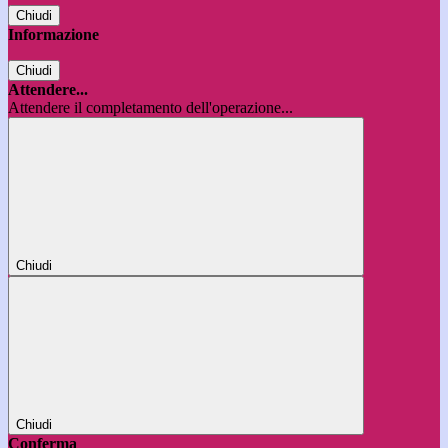
Chiudi
Informazione
Chiudi
Attendere...
Attendere il completamento dell'operazione...
Chiudi
Chiudi
Conferma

____

* **What is being asked**: Keep the pictures out of the copy and write out the data exactly as it stands.

* **Response area**:
Chiudi
Informazione
Chiudi
Attendere...
Attendere il completamento dell'operazione...
Chiudi
Chiudi
Conferma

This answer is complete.